Кроме политики (Толстых) - страница 30

— Скажи, Софи, разве помимо мускулистости и высокого роста в мужчине нет ничего достойного? Чем ещё я тебе не подошёл? Скажи мне как на духу, чем?

— У Алексиса больше не только статности, но и богатства. Не полагай дурное. Ты слышал, сколько у меня ухажёров? В мою пятёрку ты тоже входишь. Тебя я люблю чуточку меньше, но всё же люблю.

— Но пойми, мне не нужен твой гарем.

— Ты не посвящал мне стихи? Алексис тебя превзошёл. Я только что слушала и наслаждалась.

Соперник приподнял мужественный подбородок.

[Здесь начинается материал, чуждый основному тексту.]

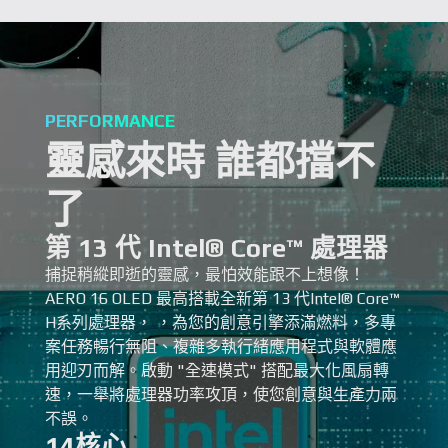
PERFORMANCE
靈感來時 誰都擋不
了
第 13 代 Intel® Core™ 處理器
捕捉稍縱即逝的靈感，最怕效能跟不上想像！
AERO 16 OLED 最高搭載全新第 13 代Intel® Core™
H系列處理器，
，為您的創意引擎添滿燃料，多專
案任務暢行無阻、複雜多執行緒應用程式與軟體應
用迎刃而解。啟動 "全速模式" 搭配最大化風扇轉
速，一舉將處理器功率攻頂，使您創意與生產力兩
不誤。
14核心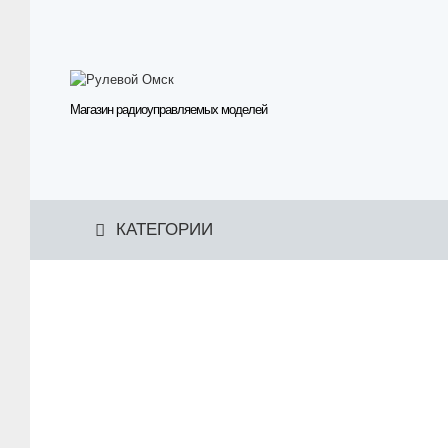
Магазин радиоуправляемых моделей
КАТЕГОРИИ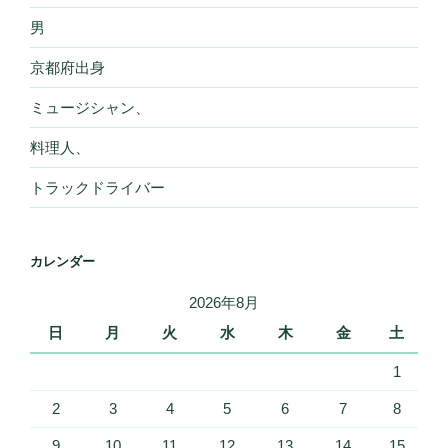
男
京都府出身
ミュージシャン、
料理人、
トラックドライバー
カレンダー
2026年8月
日
月
火
水
木
金
土
1
2
3
4
5
6
7
8
9
10
11
12
13
14
15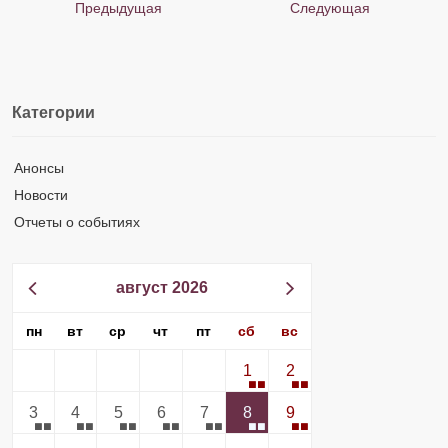
Предыдущая
Следующая
Категории
Анонсы
Новости
Отчеты о событиях
август 2026
пн
вт
ср
чт
пт
сб
вс
1
2
3
4
5
6
7
8
9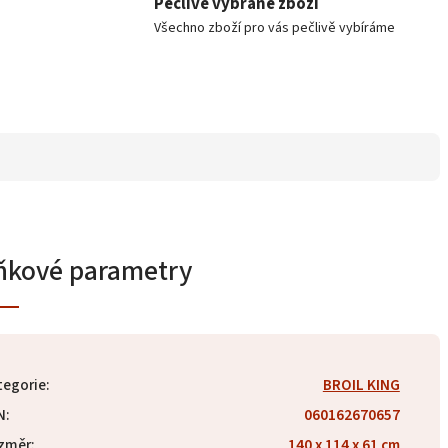
Pečlivě vybrané zboží
Všechno zboží pro vás pečlivě vybíráme
ňkové parametry
tegorie
:
BROIL KING
N
:
060162670657
změr
:
140 x 114 x 61 cm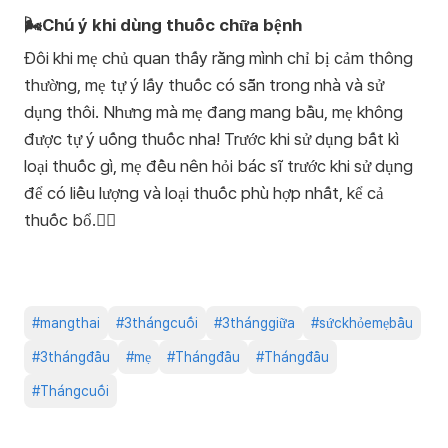
🌬️Chú ý khi dùng thuốc chữa bệnh
Đôi khi mẹ chủ quan thấy rằng mình chỉ bị cảm thông
thường, mẹ tự ý lấy thuốc có sẵn trong nhà và sử
dụng thôi. Nhưng mà mẹ đang mang bầu, mẹ không
được tự ý uống thuốc nha! Trước khi sử dụng bất kì
loại thuốc gì, mẹ đều nên hỏi bác sĩ trước khi sử dụng
để có liều lượng và loại thuốc phù hợp nhất, kể cả
thuốc bổ.👩‍⚕️
#
mangthai
#
3thángcuối
#
3thánggiữa
#
sứckhỏemẹbầu
#
3thángđầu
#
mẹ
#
Thángđầu
#
Thángđầu
#
Thángcuối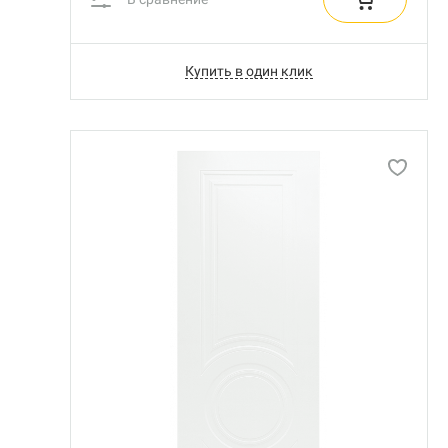
Купить в один клик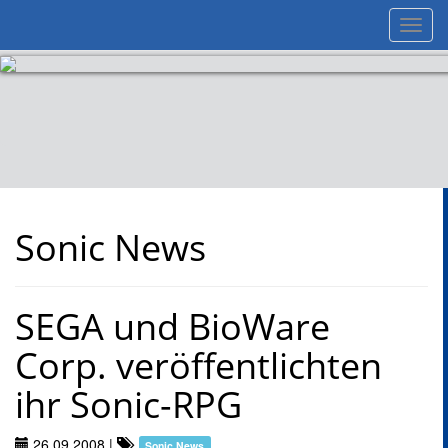
Toggl
navig
Sonic News
SEGA und BioWare
Corp. veröffentlichten
ihr Sonic-RPG
26.09.2008
|
Sonic News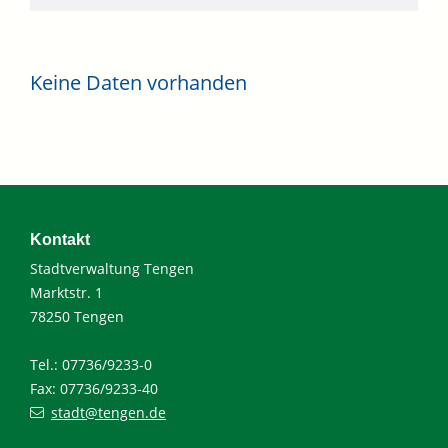
Keine Daten vorhanden
Kontakt
Stadtverwaltung Tengen
Marktstr. 1
78250 Tengen
Tel.: 07736/9233-0
Fax: 07736/9233-40
stadt@tengen.de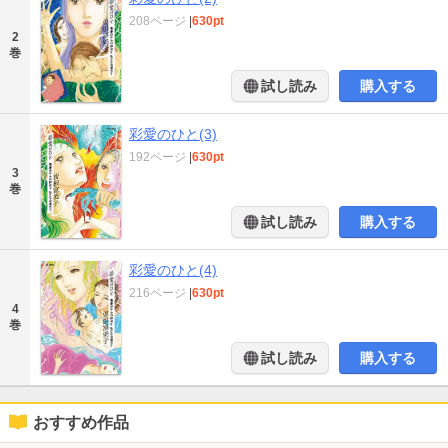
208ページ
|
630pt
2
巻
試し読み
購入する
彩愛のひと(3)
192ページ
|
630pt
3
巻
試し読み
購入する
彩愛のひと(4)
216ページ
|
630pt
4
巻
試し読み
購入する
おすすめ作品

— Для вас, сударь, повторю.

Изгиб девицы страстной я обнимаю нежно,
Она осколком смеха пронзит тугую высь.
Качнётся купол неба, большой и звёздно-снежный,
Как здорово, что все мы здесь сегодня собрались.
С восхода до заката руками тщетно машешь.
Ты что грустишь, бродяга, а ну-ка улыбнись.
И похититель девы всем вам галантно скажет:
Как здорово, что все мы здесь сегодня собрались.
И всё же явим гордость, мы кавалеров вспомним,
Чьи вожделенны взгляды на сердце запеклись.
Мольбами их и вздохами мы свой карман наполним,
Как здорово, что все мы здесь сегодня собрались.

— Бродягой вы называете меня?

Завидный соперник красноречиво молчал.

— Почтенный господин директор, я не разумею, на какие деньги вы гуляете с Софи? На какие деньги с ней гуляет ваше благородие?

Добровольский простёр руку вдоль площади.

— Видите трамвай?

— Нет.

Просветлившийся Тимофей обмер, осознав всё произошедшее. Едва он закрыл ладонью изумлённые глаза, раздался нежданный, но долгожданный звонкий смех. Софи вновь сияла неописуемым очарованием. Несостоявшийся жених отнял ладонь, но явившаяся взору картина оказалась не лучше. Милая резво поцеловала господина Добровольского в щёку. Единственный путь Тимофея вёл его к Малой Бронной, и в скором времени в противоположную сторону шествовала страстно влюблённая пара, которой сам Тимофей был особо не нужен.

В похолодевшей руке отвергнутого лежала ладонь гимназиста, что больше не выглядело нарушением субординации. По равнодушным улицам шли товарищи по несчастью, две родственные души.

Двадцать второго сентября, в воскресный день, Сергеевский мерил шагами комнату доходного дома. Перешедший в пятый класс Зайцев сидел за столом, подперев щёку, и страдал. За минувшие шесть недель учитель узнал, что мечтой Софьи было стать из обычной интеллигентной барышни знаменитой светской дамой. На генерал-губернаторском балу девицу-красавицу увидели те, кто доселе знал Софи только по фотокарточкам. Господин Добровольский гордился своей возлюбленной, о которой каждый слышал, что красота её словно намеренно сотворена для вечернего платья.